### Exercise set
1: Copy the password manager discussion starting at "I'd give my" and ending at "are they protected?", but switch "LastPass" to "Bitwarden".
2: Resume the password manager discussion from the point where it stops.

### Page text
1Pass X seems to be available on just Chrome? I'm actually quite interested to
learn how it works - from my knowledge it's the only standalone PM extension
right now.

------
5_minutes
"Subscription pricing"... if anyone is looking for an actual good business
model, is for the upcoming "1password refugees"... and all we want is the same
stuff, but not subscription based.

------
wpietri
Ooh, what a great example of a brand extension.

When I saw "new password manager" in the headline, my first thought was "those
guys are fucked". What people want with a password manager is trust and
stability, two things not associated with startups. But these folks have
millions of users, strong app store ratings, and solid reviews. Going from
"trust us with your data and privacy" to "trust us with your passwords" is not
a big step.

I'd give my current password manager, LastPass, a C- on usability, so I'll be
keeping an eye on this. I'd love to have something better to recommend to
novices, and might even switch myself.

------
phnofive
>Where does RememBear store my passwords and how are they protected?

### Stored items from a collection
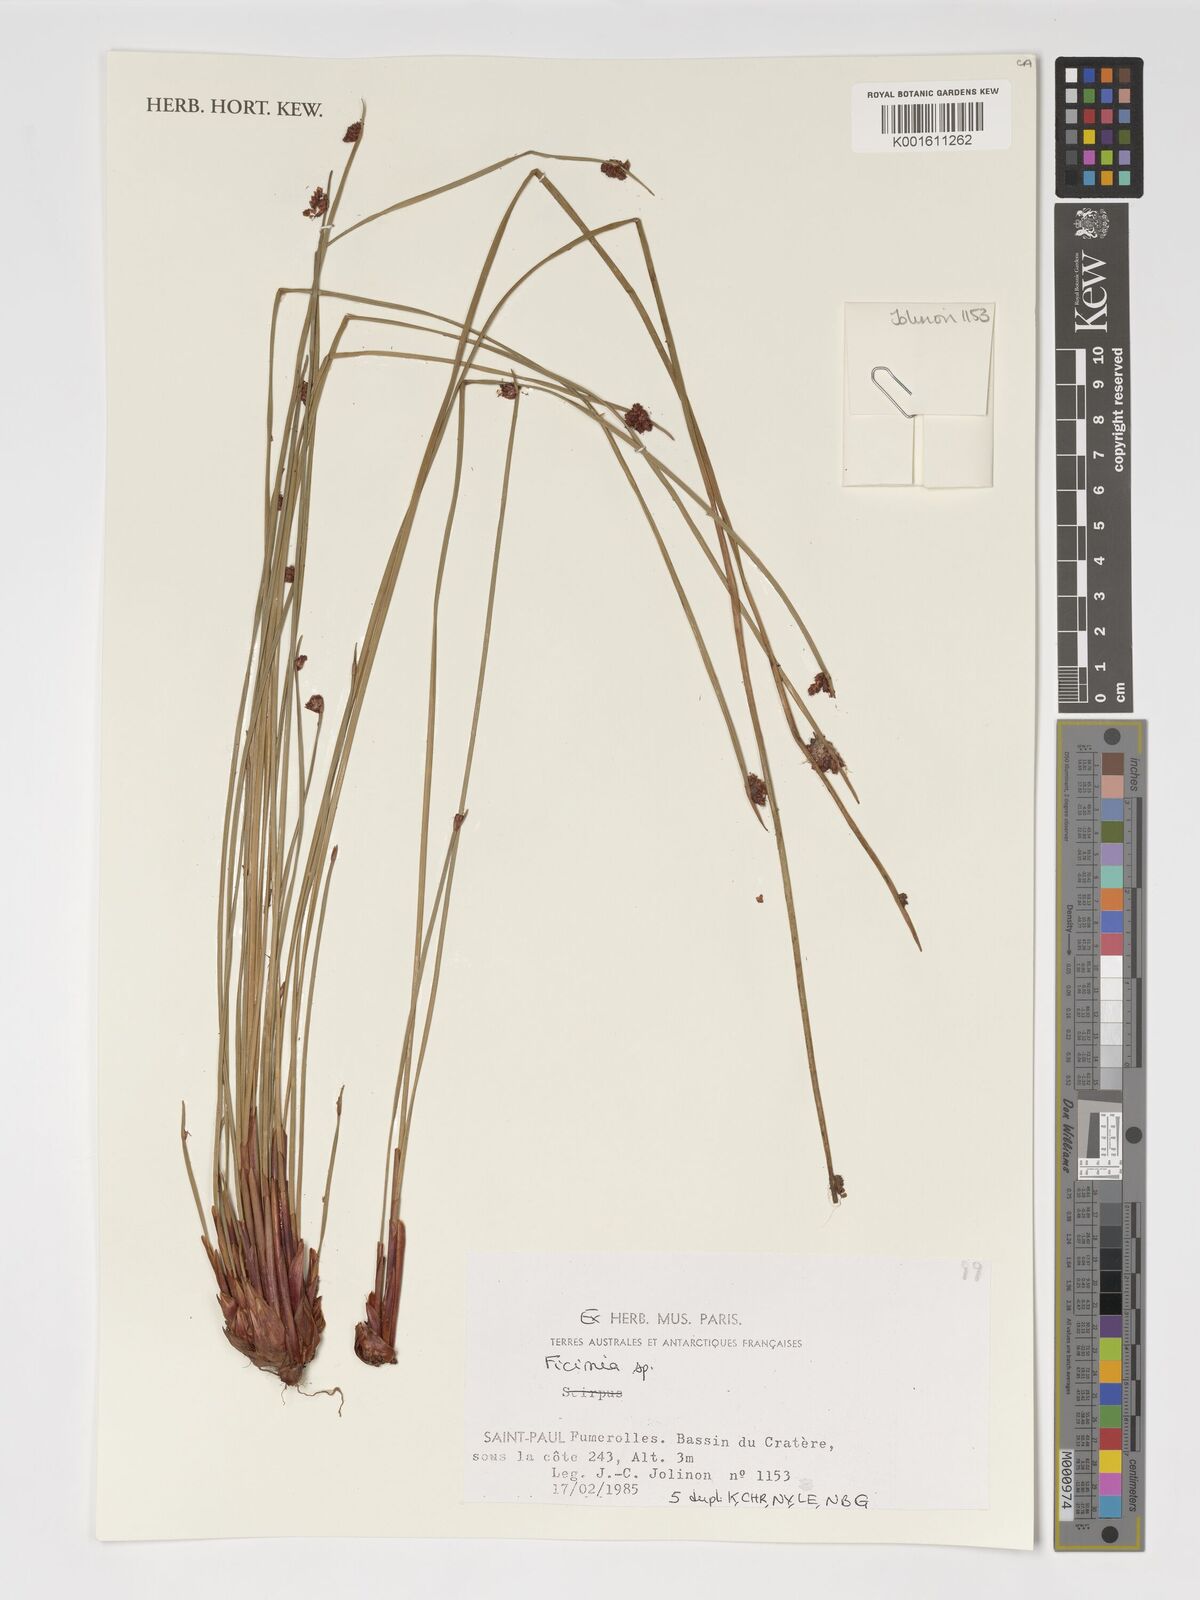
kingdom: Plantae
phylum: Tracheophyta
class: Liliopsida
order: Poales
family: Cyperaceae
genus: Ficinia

==

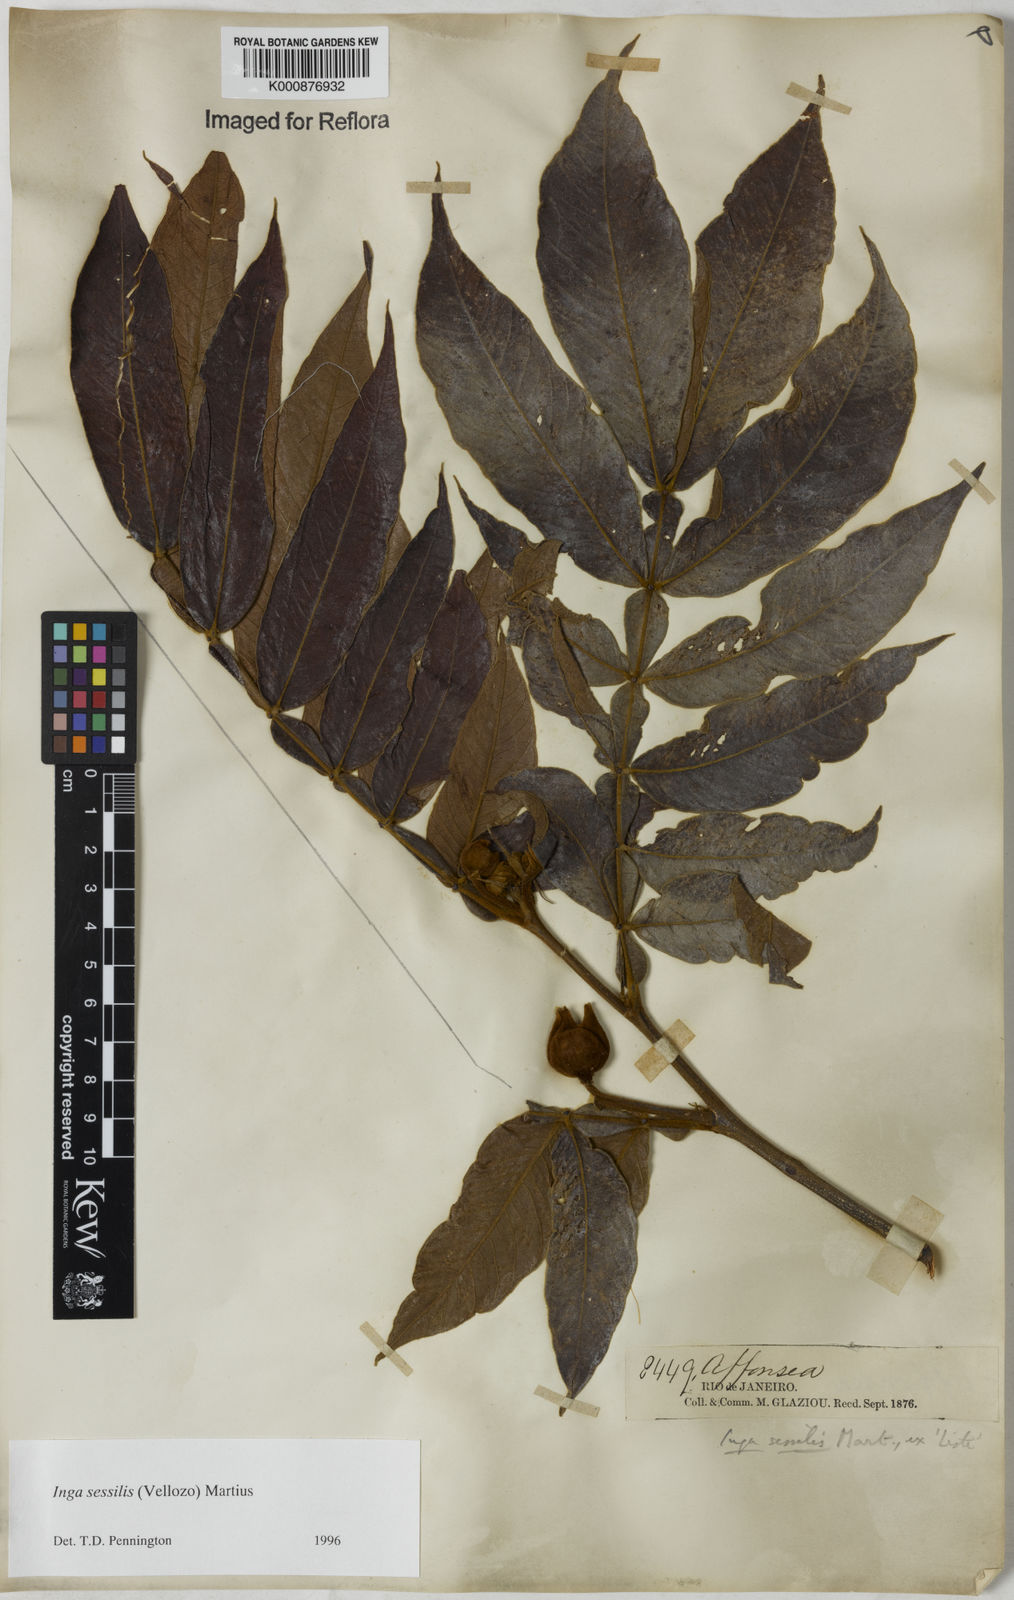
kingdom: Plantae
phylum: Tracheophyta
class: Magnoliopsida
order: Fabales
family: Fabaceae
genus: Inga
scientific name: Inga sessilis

### Results of the tasks
1:
I'd give my current password manager, Bitwarden, a C- on usability, so I'll be
keeping an eye on this. I'd love to have something better to recommend to
novices, and might even switch myself.

------
phnofive
>Where does RememBear store my passwords and how are they protected?

2:
>RememBear encrypts your passwords using both your Master Password and a
unique device key generated by the application. It stores your passwords in an
encrypted file on your device and on our secure servers for sync and backup
purposes. However, RememBear will only encrypt and decrypt the items on your
physical device. This means that your passwords and other items are always
encrypted during syncing and remain encrypted when in storage on our secure
servers. You and ONLY you are ever able to access your items as long as you
keep your master password private.

Proprietary sync, no thanks.

------
m3kw9
It would be great if they can clearly tell how they differentiate from
1Password.

------
Rjevski
Electron?

------
residude
It is from tunnelbear. If you are releasing it for free, why isn't the code
public?